**Task brief**
With the pictures left out, output the records below exactly.

----- Material provided

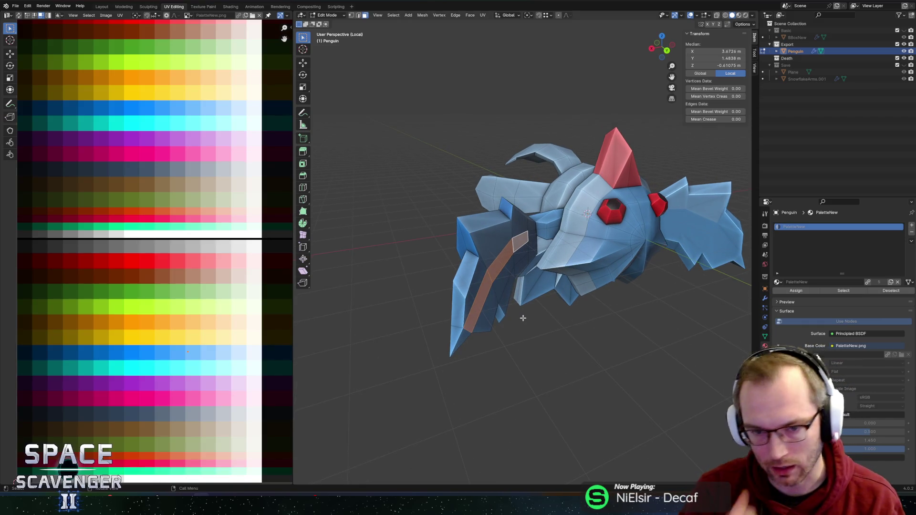
mouse_move(610, 258)
middle_mouse_down()
mouse_move(551, 237)
mouse_move(519, 245)
mouse_move(542, 244)
mouse_move(486, 181)
mouse_move(497, 149)
mouse_move(502, 205)
mouse_move(522, 224)
mouse_move(536, 218)
middle_mouse_up()
scroll(530, 239, "down", 3)
Slide the arm edge loop toward the body, cancel a stray X move, and pick the joint vertex.
key("Tab")
scroll(468, 160, "up", 5)
key("Tab")
key("g")
key("g")
left_click(540, 217)
key("g")
key("y")
key("x")
key("Escape")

----------

**Response below**
mouse_move(610, 258)
middle_mouse_down()
mouse_move(551, 237)
mouse_move(519, 245)
mouse_move(542, 244)
mouse_move(486, 181)
mouse_move(497, 149)
mouse_move(502, 205)
mouse_move(522, 224)
mouse_move(536, 218)
middle_mouse_up()
scroll(530, 239, "down", 3)
Slide the arm edge loop toward the body, cancel a stray X move, and pick the joint vertex.
key("Tab")
scroll(468, 160, "up", 5)
key("Tab")
key("g")
key("g")
left_click(540, 217)
key("g")
key("y")
key("x")
key("Escape")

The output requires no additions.